Resource, resort, expedient, shift, makeshift, stopgap, substitute, surrogate can all denote something to which one turns for help or assistance in difficulty or need when the usual means, instrument, or source of supply fails one, is not at hand, or is unknown to one.
Resource applies to an action, activity, person, method, device, or contrivance upon which one falls back when in need of support, assistance, or diversion.
Resort is less often used than resource except when qualified by last or in the phrase “to have resort to”.
Expedient applies to a means, device, or contrivance which serves in place of what is usual or ordinary, or sometimes as a means, a device, or a contrivance to accomplish a difficult end easily or without waste of time.
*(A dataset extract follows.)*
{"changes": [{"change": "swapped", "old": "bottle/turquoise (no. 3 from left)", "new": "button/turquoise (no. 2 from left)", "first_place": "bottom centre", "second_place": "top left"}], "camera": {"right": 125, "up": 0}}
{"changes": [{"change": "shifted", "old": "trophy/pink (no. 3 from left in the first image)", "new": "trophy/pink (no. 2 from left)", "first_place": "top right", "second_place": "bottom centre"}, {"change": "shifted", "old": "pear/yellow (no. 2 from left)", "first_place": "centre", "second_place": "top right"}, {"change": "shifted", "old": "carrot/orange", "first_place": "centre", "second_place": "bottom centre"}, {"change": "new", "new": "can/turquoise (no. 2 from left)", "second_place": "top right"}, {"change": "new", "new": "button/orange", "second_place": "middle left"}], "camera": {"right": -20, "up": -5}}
A shift is commonly a tentative or temporary and often imperfect expedient; the term when applied to plans or stratagems typically implies evasiveness or trickery.
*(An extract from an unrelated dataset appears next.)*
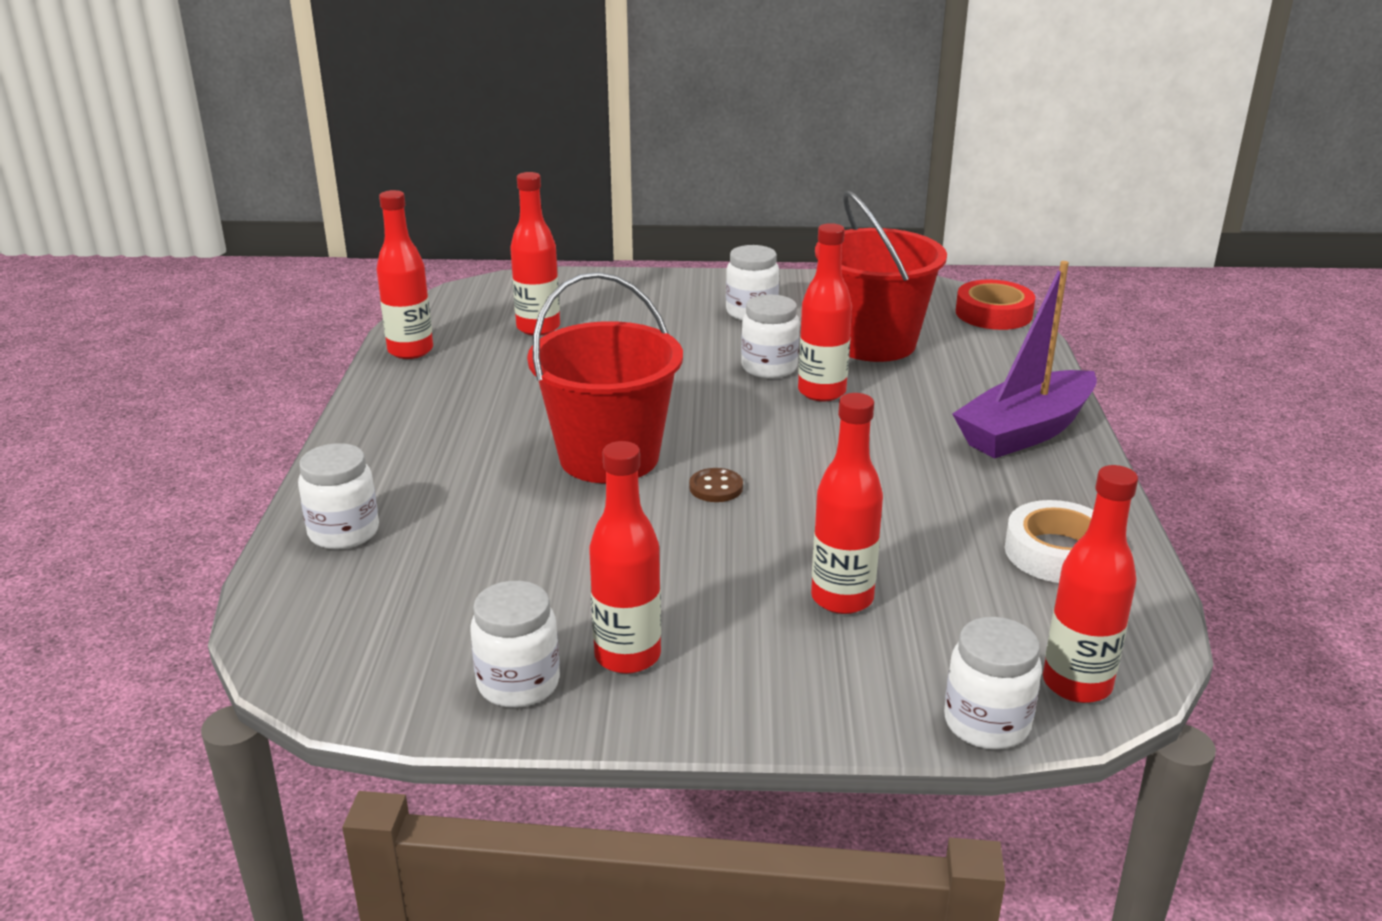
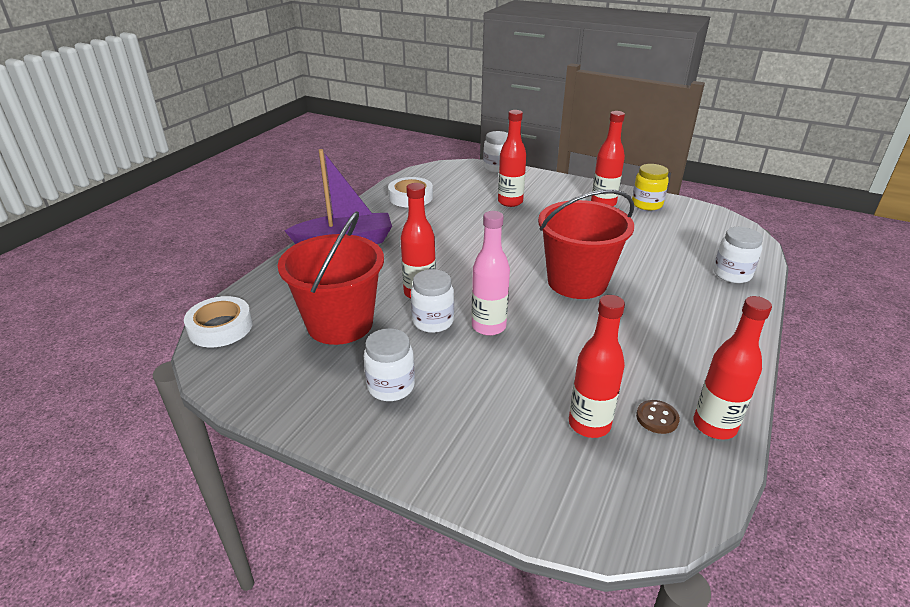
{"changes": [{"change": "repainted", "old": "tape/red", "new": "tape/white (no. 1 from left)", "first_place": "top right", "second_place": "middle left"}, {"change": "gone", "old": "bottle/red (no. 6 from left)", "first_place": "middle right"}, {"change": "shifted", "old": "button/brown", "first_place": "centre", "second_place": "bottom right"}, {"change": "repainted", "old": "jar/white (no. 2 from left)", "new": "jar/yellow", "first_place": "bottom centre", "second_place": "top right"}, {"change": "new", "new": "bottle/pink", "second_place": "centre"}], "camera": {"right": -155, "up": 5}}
Makeshift is even more derogatory than shift for it implies substitution of the inferior for the superior and often it imputes carelessness, indifference, or laziness to the one who chooses or makes use of it.
Stopgap applies to a person or thing that momentarily or temporarily supplies an urgent need or fills a gap, hole, or vacancy.
Substitute (see also SUBSTITUTE 2 ) does not carry as strong a suggestion of an emergency or exigency as the preceding terms do; the word is applicable to something one chooses, accepts, or prefers, whether rightly or wrongly, rationally or irrationally, in place of the usual or original thing, or which has been invented or devised to take its place or to do its work.
Surrogate is a somewhat learned word for a substitute. It is frequently applied to people whether as literal replacements or as replacement figures in psychological or sociological analyses.